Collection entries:

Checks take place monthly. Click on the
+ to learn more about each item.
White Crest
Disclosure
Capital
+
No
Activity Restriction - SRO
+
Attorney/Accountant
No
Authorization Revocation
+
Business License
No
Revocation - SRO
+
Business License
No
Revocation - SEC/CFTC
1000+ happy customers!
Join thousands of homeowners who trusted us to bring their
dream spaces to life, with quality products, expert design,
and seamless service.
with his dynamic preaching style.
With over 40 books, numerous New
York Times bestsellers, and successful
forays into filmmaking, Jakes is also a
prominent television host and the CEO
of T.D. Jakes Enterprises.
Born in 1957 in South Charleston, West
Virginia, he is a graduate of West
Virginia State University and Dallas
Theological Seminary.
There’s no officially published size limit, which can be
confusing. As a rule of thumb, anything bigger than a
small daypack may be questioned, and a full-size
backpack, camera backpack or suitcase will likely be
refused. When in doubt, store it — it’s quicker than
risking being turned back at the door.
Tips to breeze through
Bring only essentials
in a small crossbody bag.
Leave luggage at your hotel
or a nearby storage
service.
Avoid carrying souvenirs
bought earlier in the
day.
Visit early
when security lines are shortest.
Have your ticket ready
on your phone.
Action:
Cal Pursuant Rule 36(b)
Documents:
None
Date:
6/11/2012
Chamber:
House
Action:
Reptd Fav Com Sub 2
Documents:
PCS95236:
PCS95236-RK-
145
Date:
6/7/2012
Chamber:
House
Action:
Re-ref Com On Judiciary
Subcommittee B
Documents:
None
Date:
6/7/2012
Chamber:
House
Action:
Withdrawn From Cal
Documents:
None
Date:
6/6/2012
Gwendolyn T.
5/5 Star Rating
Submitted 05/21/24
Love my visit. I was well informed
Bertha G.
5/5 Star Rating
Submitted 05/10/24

# Instructions to follow:
Give only the number of lines in the preceding data that include the word "size".

# Result of this task:
2